Stored data entries
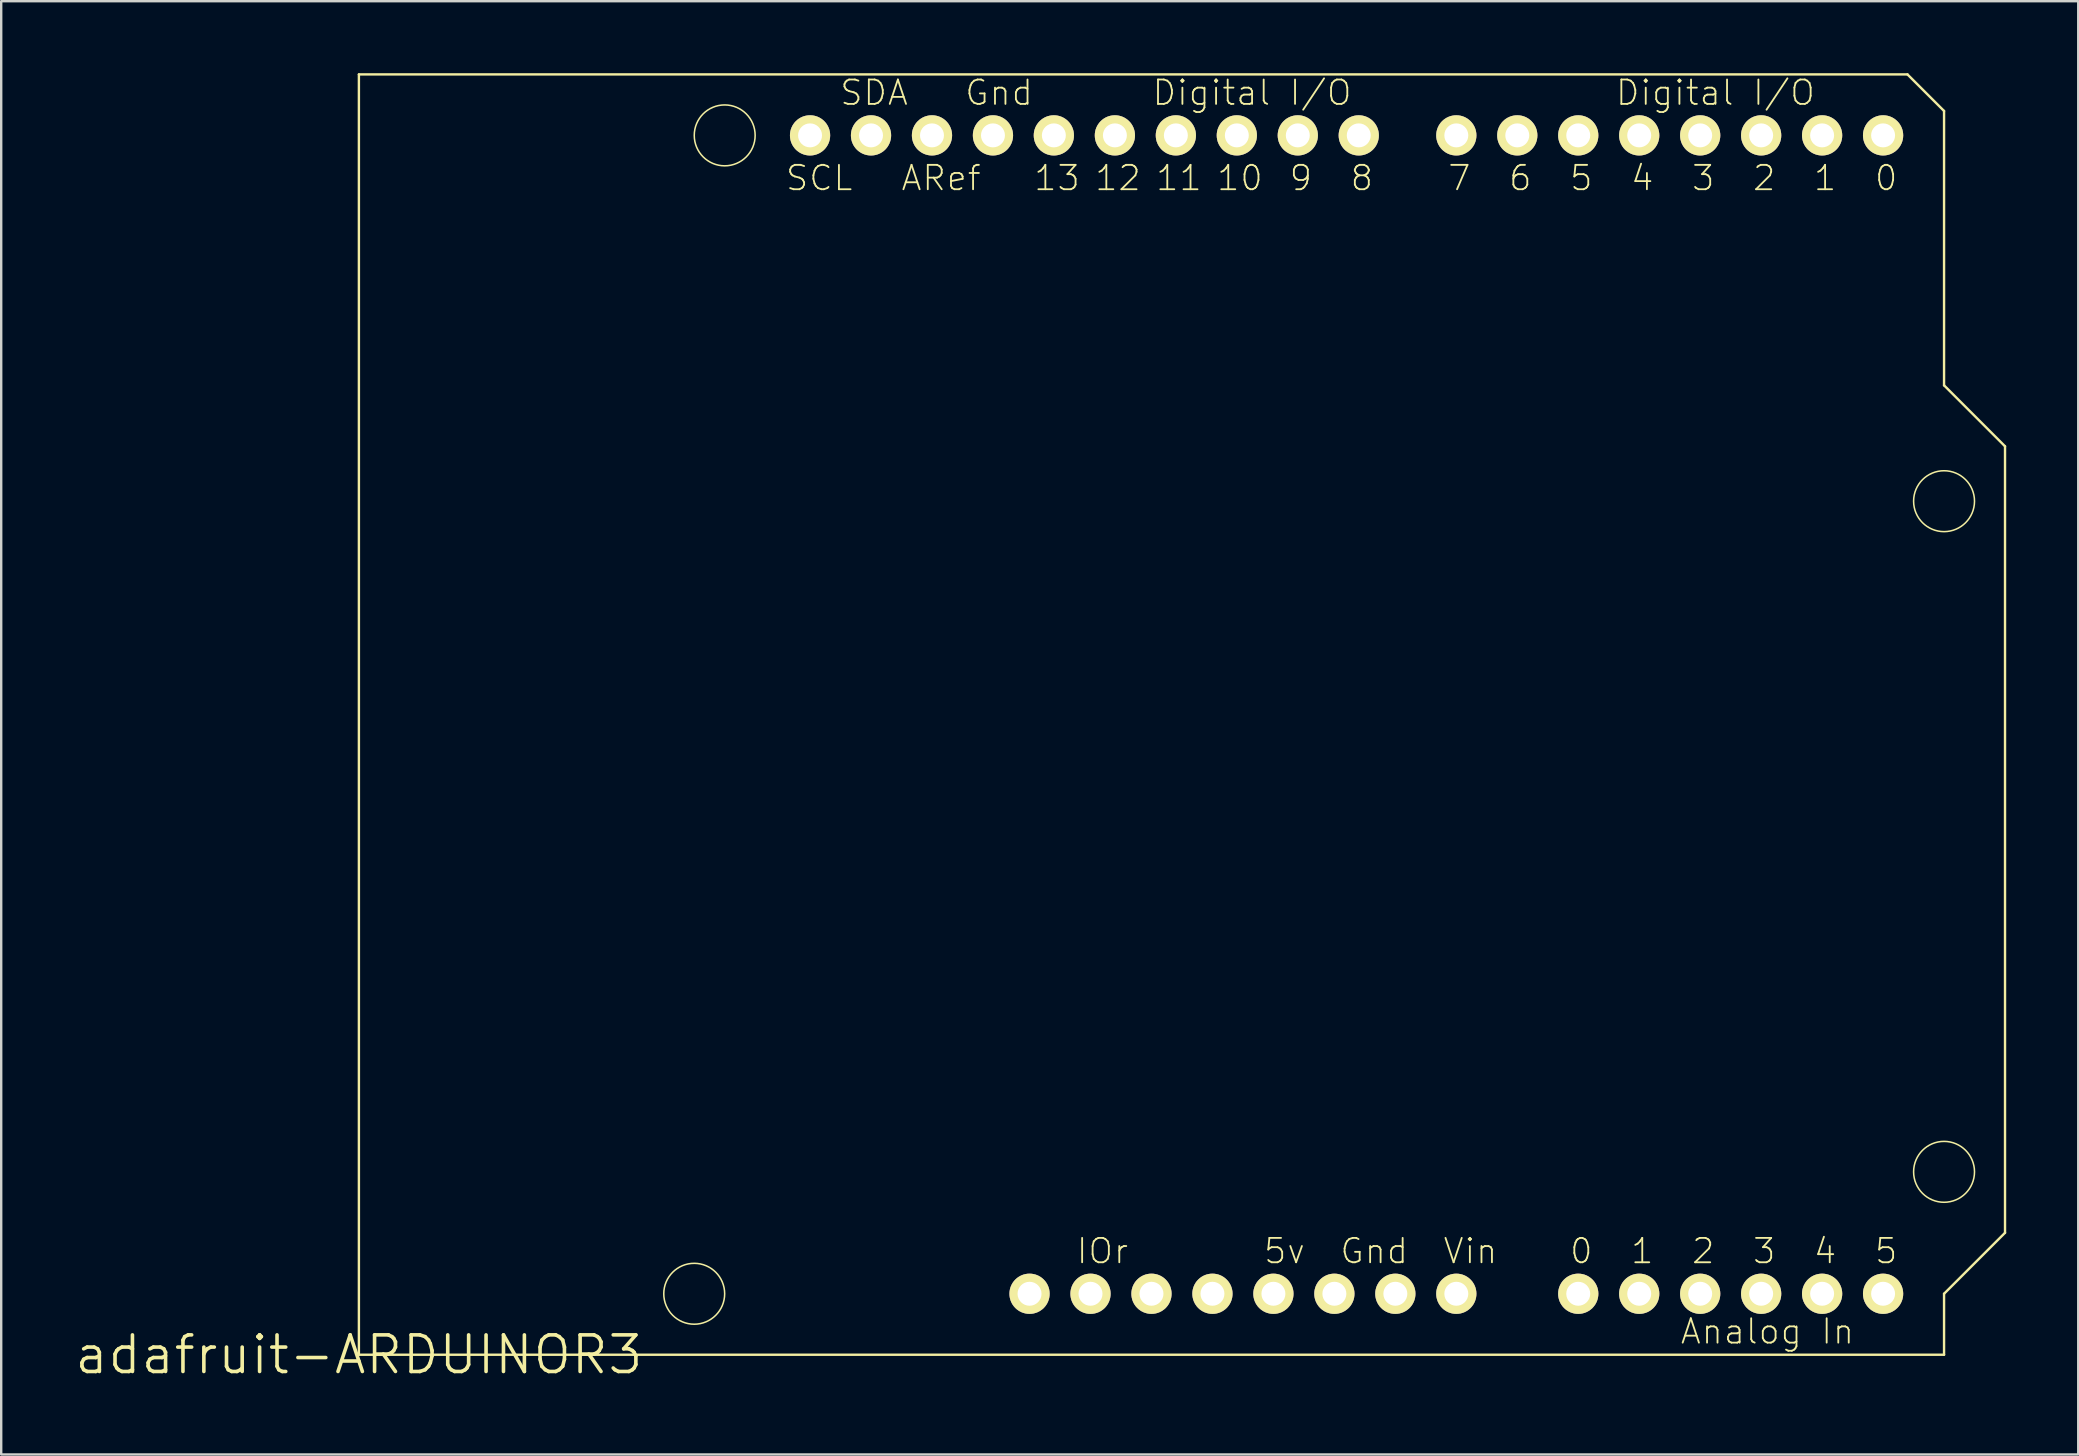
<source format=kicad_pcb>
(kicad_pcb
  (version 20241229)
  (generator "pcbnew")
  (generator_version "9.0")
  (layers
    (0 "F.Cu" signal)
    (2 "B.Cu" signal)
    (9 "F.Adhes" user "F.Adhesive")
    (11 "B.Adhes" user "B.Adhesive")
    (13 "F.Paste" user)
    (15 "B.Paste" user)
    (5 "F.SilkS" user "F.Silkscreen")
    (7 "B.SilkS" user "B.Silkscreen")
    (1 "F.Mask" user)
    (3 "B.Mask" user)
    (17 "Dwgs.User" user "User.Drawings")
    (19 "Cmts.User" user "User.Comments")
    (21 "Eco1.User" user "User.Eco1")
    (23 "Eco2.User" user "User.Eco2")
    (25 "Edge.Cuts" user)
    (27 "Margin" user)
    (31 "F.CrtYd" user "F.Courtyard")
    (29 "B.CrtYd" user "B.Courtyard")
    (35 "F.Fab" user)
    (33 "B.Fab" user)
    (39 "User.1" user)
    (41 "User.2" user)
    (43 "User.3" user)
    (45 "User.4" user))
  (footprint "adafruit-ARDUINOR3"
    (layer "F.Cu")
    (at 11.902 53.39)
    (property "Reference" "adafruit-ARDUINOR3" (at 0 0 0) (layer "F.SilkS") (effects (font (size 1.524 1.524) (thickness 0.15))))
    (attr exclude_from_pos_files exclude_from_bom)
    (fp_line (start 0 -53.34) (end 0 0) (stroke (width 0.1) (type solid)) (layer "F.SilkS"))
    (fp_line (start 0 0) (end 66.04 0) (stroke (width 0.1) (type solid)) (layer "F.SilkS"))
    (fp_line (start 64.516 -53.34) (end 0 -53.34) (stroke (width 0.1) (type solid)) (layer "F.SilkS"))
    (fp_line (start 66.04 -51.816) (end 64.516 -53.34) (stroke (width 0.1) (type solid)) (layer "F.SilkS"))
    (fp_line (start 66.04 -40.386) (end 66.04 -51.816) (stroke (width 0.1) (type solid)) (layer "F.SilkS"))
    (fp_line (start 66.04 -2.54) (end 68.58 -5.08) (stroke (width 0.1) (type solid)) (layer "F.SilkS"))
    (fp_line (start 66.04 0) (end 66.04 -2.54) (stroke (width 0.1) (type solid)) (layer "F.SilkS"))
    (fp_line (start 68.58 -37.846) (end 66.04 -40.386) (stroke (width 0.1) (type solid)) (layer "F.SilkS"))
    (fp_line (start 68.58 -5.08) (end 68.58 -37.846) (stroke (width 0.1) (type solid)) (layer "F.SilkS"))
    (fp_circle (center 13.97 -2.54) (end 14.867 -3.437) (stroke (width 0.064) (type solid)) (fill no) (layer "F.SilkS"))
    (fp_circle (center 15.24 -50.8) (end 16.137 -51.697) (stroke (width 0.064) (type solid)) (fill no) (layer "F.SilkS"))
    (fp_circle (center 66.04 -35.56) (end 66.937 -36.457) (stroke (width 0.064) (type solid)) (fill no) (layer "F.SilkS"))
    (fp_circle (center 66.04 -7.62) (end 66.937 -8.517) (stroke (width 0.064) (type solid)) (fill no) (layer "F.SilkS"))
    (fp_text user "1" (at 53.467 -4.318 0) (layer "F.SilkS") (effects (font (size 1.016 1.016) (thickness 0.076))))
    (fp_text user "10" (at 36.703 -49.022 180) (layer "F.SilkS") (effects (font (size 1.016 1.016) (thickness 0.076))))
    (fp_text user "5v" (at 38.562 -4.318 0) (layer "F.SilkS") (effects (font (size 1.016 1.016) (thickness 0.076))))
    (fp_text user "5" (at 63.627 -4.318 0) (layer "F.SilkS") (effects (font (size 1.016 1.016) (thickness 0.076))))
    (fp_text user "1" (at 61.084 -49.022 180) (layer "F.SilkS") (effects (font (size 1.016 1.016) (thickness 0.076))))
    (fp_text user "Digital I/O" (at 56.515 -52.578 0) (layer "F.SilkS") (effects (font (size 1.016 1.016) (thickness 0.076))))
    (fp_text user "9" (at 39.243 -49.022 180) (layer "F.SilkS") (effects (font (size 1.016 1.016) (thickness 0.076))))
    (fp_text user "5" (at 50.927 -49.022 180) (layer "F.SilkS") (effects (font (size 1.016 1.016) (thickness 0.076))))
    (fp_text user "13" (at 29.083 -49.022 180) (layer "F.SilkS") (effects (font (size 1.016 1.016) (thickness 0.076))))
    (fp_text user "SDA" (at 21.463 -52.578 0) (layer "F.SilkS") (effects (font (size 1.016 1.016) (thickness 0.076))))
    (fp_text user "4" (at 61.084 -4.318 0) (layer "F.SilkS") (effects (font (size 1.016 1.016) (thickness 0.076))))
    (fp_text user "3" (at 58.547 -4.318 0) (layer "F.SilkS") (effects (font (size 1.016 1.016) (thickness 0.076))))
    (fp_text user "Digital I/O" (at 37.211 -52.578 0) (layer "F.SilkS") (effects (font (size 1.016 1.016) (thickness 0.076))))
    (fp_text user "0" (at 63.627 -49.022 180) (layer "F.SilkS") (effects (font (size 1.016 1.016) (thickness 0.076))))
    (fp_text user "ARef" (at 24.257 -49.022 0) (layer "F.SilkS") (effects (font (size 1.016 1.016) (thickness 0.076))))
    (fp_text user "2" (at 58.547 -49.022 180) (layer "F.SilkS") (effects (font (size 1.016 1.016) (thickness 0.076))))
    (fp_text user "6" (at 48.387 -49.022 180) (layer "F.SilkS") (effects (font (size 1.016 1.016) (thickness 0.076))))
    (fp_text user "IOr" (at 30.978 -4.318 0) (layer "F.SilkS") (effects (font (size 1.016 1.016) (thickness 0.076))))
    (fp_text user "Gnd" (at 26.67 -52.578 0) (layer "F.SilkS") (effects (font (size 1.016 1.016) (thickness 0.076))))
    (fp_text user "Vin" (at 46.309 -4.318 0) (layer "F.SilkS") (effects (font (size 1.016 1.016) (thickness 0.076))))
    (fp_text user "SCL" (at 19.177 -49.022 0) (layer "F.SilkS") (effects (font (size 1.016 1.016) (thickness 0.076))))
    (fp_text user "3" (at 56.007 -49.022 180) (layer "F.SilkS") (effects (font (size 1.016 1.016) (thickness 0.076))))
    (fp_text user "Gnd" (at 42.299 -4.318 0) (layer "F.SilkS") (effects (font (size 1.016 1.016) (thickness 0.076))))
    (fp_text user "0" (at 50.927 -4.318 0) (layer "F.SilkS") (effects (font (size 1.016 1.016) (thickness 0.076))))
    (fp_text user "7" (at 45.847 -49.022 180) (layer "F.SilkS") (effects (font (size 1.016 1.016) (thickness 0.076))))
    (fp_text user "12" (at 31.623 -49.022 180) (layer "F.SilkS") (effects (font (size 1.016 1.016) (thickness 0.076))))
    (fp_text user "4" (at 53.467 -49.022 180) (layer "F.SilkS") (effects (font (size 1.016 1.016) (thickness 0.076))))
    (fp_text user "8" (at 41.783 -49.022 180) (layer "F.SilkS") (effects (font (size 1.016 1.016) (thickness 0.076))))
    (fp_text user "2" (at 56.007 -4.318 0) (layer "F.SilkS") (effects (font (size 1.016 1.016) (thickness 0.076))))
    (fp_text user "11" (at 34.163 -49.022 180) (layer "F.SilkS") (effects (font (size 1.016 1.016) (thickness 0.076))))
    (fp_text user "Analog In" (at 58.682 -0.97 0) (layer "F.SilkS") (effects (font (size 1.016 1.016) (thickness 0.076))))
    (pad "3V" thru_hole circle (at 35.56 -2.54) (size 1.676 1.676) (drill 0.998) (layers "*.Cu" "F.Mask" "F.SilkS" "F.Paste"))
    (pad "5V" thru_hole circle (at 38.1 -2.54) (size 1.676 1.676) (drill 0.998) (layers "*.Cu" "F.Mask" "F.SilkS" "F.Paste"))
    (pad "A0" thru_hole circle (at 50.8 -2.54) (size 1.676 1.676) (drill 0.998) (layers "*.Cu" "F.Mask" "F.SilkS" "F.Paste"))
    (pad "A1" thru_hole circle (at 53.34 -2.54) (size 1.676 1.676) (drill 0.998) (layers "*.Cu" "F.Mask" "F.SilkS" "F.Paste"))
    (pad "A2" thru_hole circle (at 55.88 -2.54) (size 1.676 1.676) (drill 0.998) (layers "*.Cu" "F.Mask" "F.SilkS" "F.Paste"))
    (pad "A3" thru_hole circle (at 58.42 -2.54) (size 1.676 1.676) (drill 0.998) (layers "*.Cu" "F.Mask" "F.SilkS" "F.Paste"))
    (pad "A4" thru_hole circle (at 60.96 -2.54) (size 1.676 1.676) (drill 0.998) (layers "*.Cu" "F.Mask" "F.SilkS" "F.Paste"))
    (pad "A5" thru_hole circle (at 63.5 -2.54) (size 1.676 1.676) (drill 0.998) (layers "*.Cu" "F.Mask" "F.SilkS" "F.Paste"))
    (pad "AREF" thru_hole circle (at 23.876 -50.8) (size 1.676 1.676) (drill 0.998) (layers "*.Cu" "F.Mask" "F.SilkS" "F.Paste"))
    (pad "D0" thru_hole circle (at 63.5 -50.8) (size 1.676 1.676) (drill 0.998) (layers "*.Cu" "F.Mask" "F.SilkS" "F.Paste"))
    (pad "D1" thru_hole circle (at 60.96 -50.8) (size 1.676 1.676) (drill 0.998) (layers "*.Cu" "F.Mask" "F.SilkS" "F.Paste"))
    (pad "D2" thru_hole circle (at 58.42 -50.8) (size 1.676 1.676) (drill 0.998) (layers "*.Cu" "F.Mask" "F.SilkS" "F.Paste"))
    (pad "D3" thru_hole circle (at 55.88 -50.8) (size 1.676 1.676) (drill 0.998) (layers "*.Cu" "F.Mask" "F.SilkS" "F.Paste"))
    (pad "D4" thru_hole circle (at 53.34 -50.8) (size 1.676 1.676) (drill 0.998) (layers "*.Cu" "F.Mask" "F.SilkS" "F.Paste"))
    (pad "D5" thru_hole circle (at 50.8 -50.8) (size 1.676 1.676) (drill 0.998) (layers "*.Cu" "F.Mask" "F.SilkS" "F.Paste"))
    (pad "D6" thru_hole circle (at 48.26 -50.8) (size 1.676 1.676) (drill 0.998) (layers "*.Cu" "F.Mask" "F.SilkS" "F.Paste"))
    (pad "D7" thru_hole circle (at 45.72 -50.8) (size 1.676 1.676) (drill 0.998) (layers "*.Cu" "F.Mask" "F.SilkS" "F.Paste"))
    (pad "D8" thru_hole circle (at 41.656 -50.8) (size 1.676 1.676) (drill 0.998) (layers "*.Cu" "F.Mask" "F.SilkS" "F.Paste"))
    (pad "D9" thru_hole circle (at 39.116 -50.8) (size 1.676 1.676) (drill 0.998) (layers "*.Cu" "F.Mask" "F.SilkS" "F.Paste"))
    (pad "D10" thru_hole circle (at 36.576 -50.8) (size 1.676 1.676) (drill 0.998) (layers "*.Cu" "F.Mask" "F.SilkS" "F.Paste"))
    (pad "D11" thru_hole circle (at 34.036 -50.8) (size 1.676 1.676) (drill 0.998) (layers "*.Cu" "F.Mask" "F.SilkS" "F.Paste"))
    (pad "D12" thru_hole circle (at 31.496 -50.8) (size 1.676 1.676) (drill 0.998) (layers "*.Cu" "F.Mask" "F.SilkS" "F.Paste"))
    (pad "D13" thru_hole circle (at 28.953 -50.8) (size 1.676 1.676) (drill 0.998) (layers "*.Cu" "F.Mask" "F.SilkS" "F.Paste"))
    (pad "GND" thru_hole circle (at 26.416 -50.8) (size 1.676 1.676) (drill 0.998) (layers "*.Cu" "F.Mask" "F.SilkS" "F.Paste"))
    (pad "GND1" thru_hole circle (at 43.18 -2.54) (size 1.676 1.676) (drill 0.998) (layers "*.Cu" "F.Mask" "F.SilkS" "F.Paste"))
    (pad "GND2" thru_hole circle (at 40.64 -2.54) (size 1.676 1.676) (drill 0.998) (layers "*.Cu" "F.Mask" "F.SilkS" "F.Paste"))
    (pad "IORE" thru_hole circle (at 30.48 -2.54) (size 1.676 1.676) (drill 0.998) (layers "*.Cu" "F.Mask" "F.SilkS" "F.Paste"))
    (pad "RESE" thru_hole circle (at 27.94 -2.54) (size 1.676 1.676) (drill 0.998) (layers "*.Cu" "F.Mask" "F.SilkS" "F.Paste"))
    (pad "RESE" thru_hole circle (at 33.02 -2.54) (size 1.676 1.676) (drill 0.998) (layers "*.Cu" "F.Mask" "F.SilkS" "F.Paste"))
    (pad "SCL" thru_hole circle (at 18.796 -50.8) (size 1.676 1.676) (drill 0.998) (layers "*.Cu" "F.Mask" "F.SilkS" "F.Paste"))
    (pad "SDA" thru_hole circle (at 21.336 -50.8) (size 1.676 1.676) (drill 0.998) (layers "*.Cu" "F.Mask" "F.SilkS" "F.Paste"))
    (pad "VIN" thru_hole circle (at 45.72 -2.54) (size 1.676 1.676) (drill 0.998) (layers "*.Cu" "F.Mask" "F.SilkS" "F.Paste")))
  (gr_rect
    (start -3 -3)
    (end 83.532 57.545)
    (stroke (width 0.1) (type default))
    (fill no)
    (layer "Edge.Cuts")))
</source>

* [Problem details]:
Return, word for word, the lines of the data above from the line with "circle (at 33.02" through the line with "circle (at 18.796", inclusive.

* [Task output]:
    (pad "RESE" thru_hole circle (at 33.02 -2.54) (size 1.676 1.676) (drill 0.998) (layers "*.Cu" "F.Mask" "F.SilkS" "F.Paste"))
    (pad "SCL" thru_hole circle (at 18.796 -50.8) (size 1.676 1.676) (drill 0.998) (layers "*.Cu" "F.Mask" "F.SilkS" "F.Paste"))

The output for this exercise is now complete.